EXERCISE DETAILS — Produce a copy of every line in the records that holds the string "全球主要地区CIGS太阳能电池产量".

INFORMATION SUPPLIED —
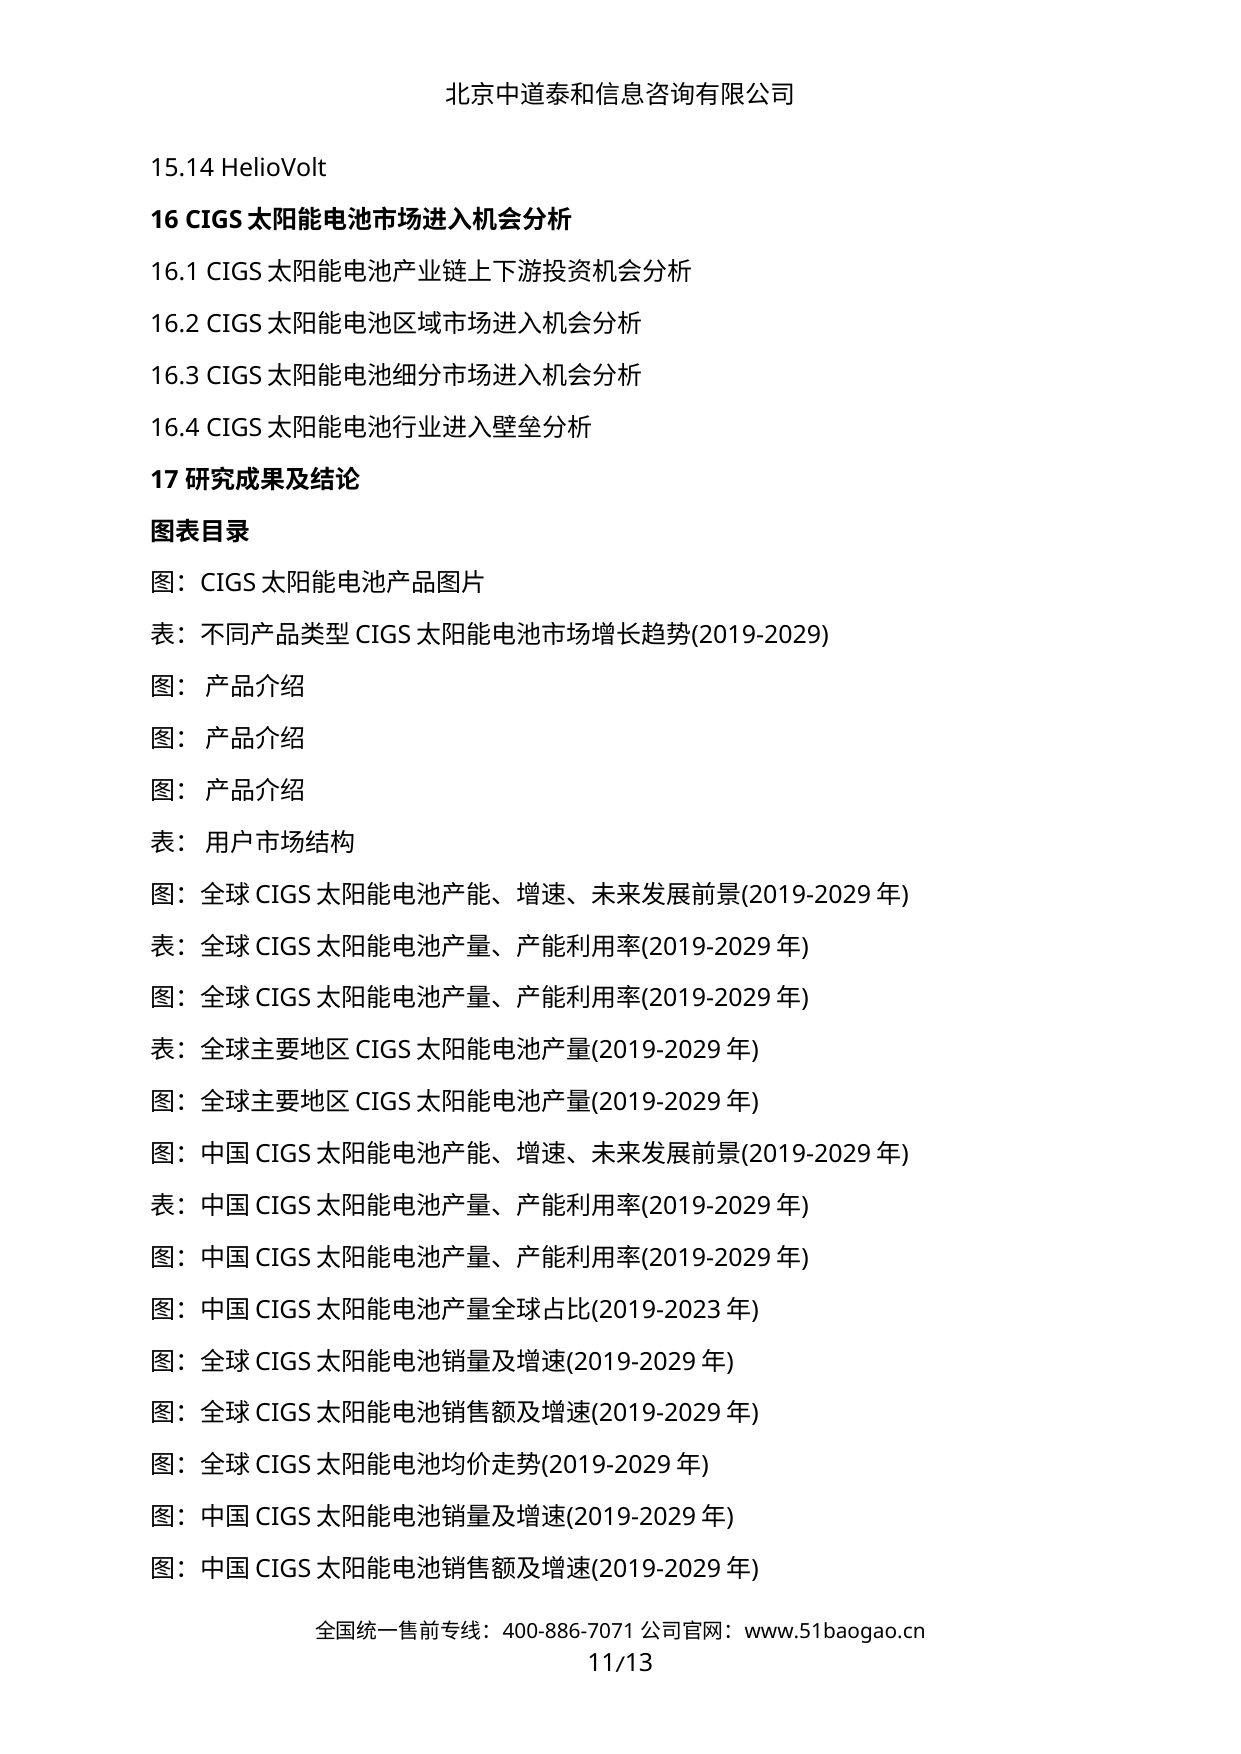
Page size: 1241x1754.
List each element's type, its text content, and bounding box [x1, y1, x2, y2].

text 图：中国CIGS太阳能电池销量及增速(2019-2029年) [150, 1497, 1090, 1533]
text 表： 用户市场结构 [150, 822, 1090, 858]
text 表：全球主要地区CIGS太阳能电池产量(2019-2029年) [150, 1030, 1090, 1066]
text 16.4 CIGS太阳能电池行业进入壁垒分析 [150, 407, 1090, 443]
text 表：不同产品类型CIGS太阳能电池市场增长趋势(2019-2029) [150, 615, 1090, 651]
text 图：中国CIGS太阳能电池产量全球占比(2019-2023年) [150, 1289, 1090, 1325]
text 图表目录 [150, 511, 1090, 547]
text 16.2 CIGS太阳能电池区域市场进入机会分析 [150, 303, 1090, 340]
text 图： 产品介绍 [150, 718, 1090, 755]
text 图：CIGS太阳能电池产品图片 [150, 563, 1090, 599]
text 图：全球CIGS太阳能电池销售额及增速(2019-2029年) [150, 1393, 1090, 1429]
text 图：中国CIGS太阳能电池产量、产能利用率(2019-2029年) [150, 1237, 1090, 1273]
text 15.14 HelioVolt [150, 150, 1090, 184]
text 图：全球CIGS太阳能电池产量、产能利用率(2019-2029年) [150, 978, 1090, 1014]
text 17 研究成果及结论 [150, 459, 1090, 495]
text 图： 产品介绍 [150, 770, 1090, 807]
text 图：全球CIGS太阳能电池产能、增速、未来发展前景(2019-2029年) [150, 874, 1090, 910]
text 16.1 CIGS太阳能电池产业链上下游投资机会分析 [150, 252, 1090, 288]
text 表：全球CIGS太阳能电池产量、产能利用率(2019-2029年) [150, 926, 1090, 962]
text 16.3 CIGS太阳能电池细分市场进入机会分析 [150, 355, 1090, 392]
text 图：中国CIGS太阳能电池销售额及增速(2019-2029年) [150, 1548, 1090, 1585]
text 图：全球主要地区CIGS太阳能电池产量(2019-2029年) [150, 1082, 1090, 1118]
text 图：全球CIGS太阳能电池均价走势(2019-2029年) [150, 1445, 1090, 1481]
text 16 CIGS太阳能电池市场进入机会分析 [150, 200, 1090, 236]
text 图：中国CIGS太阳能电池产能、增速、未来发展前景(2019-2029年) [150, 1133, 1090, 1170]
text 图：全球CIGS太阳能电池销量及增速(2019-2029年) [150, 1341, 1090, 1377]
text 表：中国CIGS太阳能电池产量、产能利用率(2019-2029年) [150, 1185, 1090, 1222]
text 图： 产品介绍 [150, 667, 1090, 703]
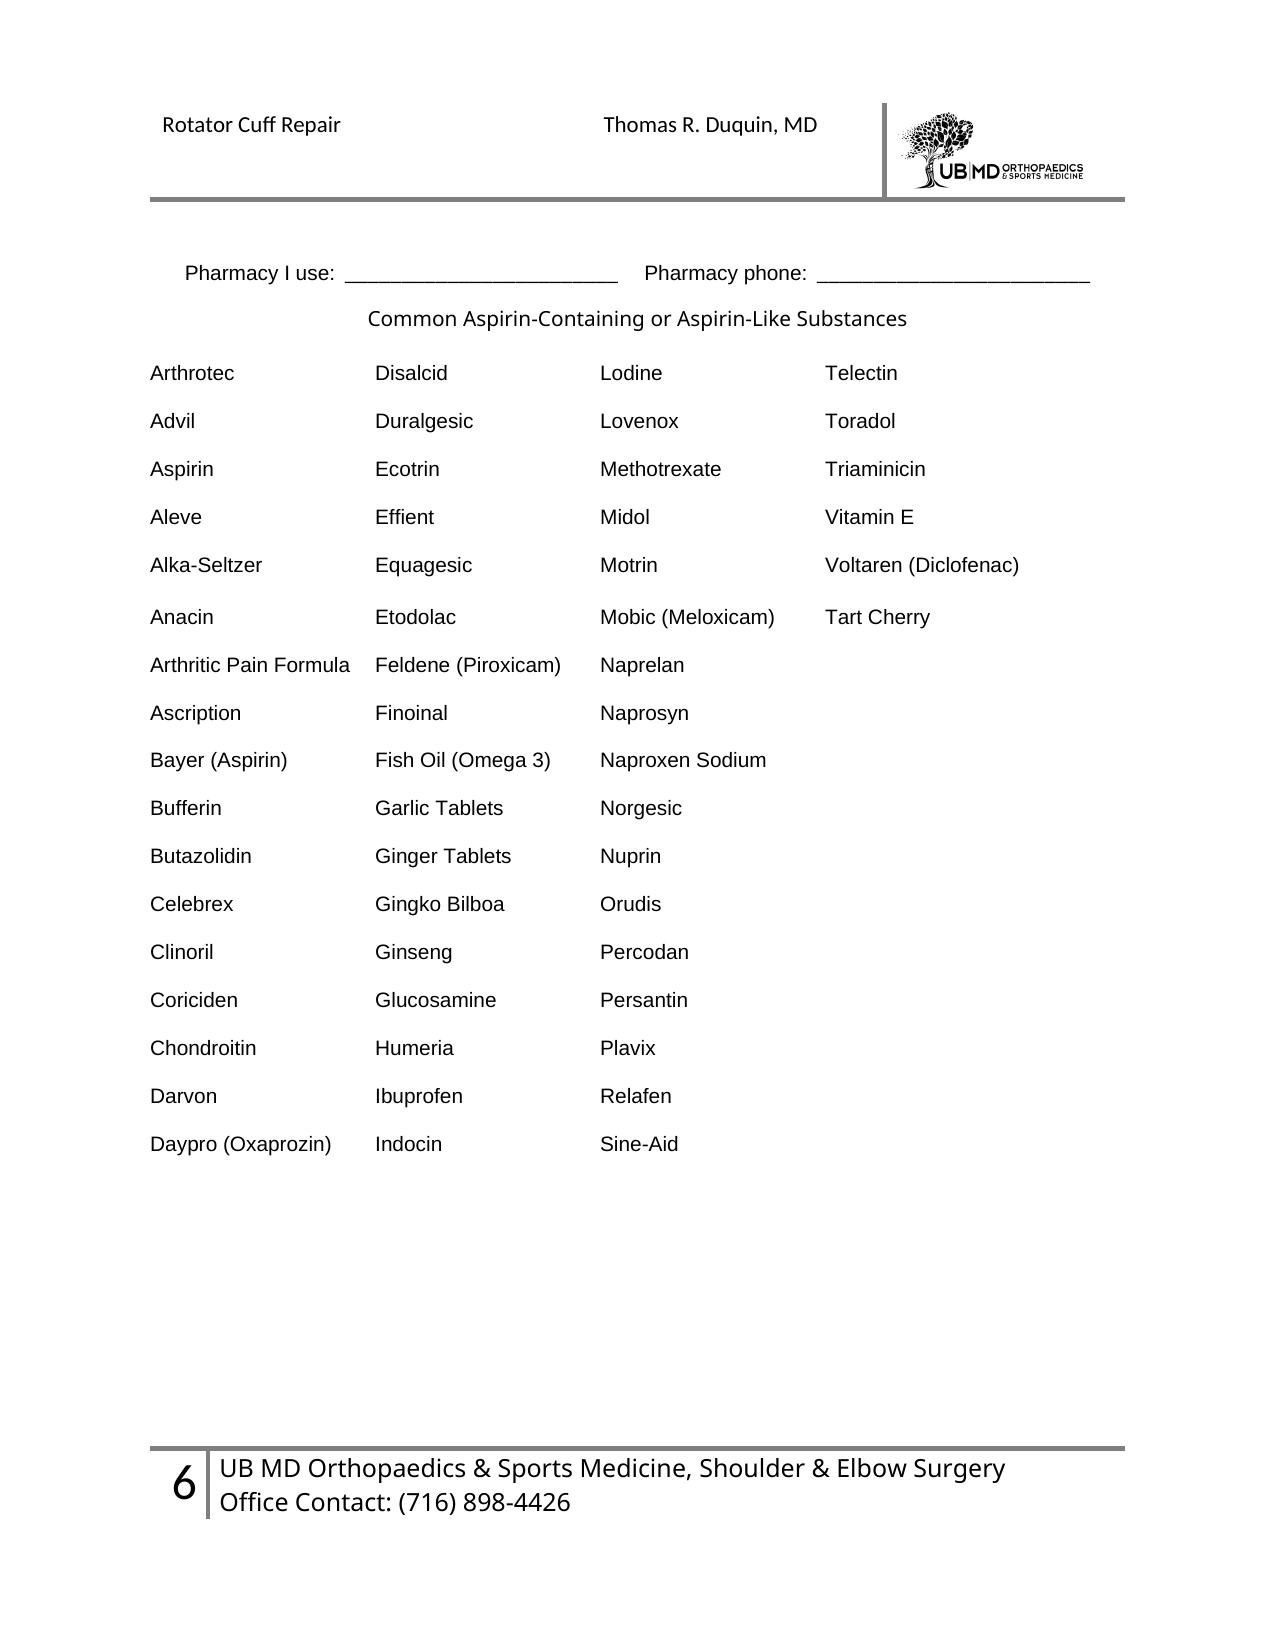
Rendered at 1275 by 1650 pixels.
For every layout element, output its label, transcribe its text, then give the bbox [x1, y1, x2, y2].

text Aleve Effient Midol Vitamin E [150, 505, 1125, 529]
text Chondroitin Humeria Plavix [150, 1036, 1125, 1060]
text Arthritic Pain Formula Feldene (Piroxicam) Naprelan [150, 652, 1125, 676]
text Daypro (Oxaprozin) Indocin Sine-Aid [150, 1132, 1125, 1156]
text Celebrex Gingko Bilboa Orudis [150, 892, 1125, 916]
text Darvon Ibuprofen Relafen [150, 1084, 1125, 1108]
text Alka-Seltzer Equagesic Motrin Voltaren (Diclofenac) [150, 553, 1125, 577]
text Coriciden Glucosamine Persantin [150, 988, 1125, 1012]
text Butazolidin Ginger Tablets Nuprin [150, 844, 1125, 868]
text Bayer (Aspirin) Fish Oil (Omega 3) Naproxen Sodium [150, 748, 1125, 772]
text Arthrotec Disalcid Lodine Telectin [150, 361, 1125, 385]
text Ascription Finoinal Naprosyn [150, 700, 1125, 724]
text Anacin Etodolac Mobic (Meloxicam) Tart Cherry [150, 604, 1125, 628]
text Advil Duralgesic Lovenox Toradol [150, 409, 1125, 433]
text Pharmacy I use: ________________________ Pharmacy phone: ________________________ [150, 258, 1125, 286]
text Bufferin Garlic Tablets Norgesic [150, 796, 1125, 820]
text Common Aspirin-Containing or Aspirin-Like Substances [150, 304, 1125, 333]
text Clinoril Ginseng Percodan [150, 940, 1125, 964]
text Aspirin Ecotrin Methotrexate Triaminicin [150, 457, 1125, 481]
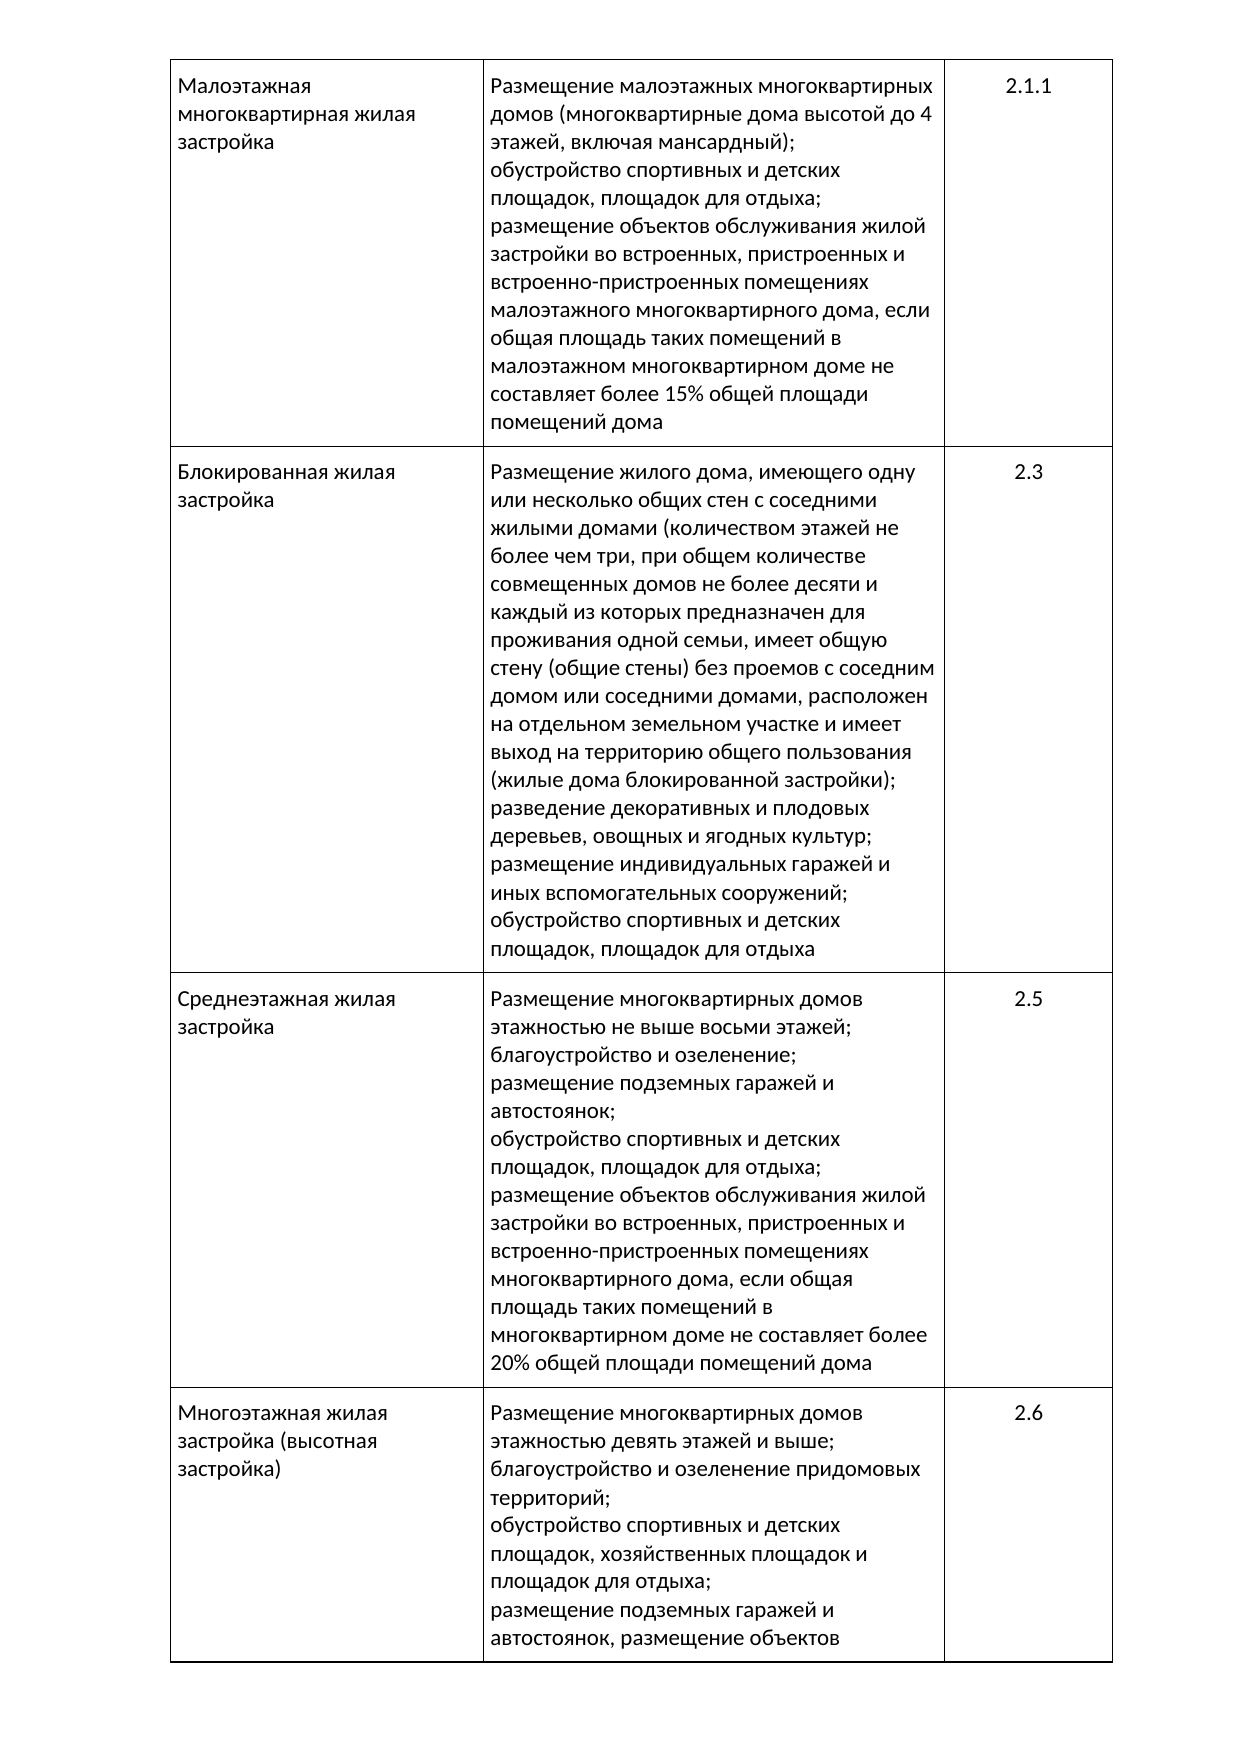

EXERCISE RESPONSE —
text 表：全球主要地区CIGS太阳能电池产量(2019-2029年) [150, 1030, 1090, 1066]
text 图：全球主要地区CIGS太阳能电池产量(2019-2029年) [150, 1082, 1090, 1118]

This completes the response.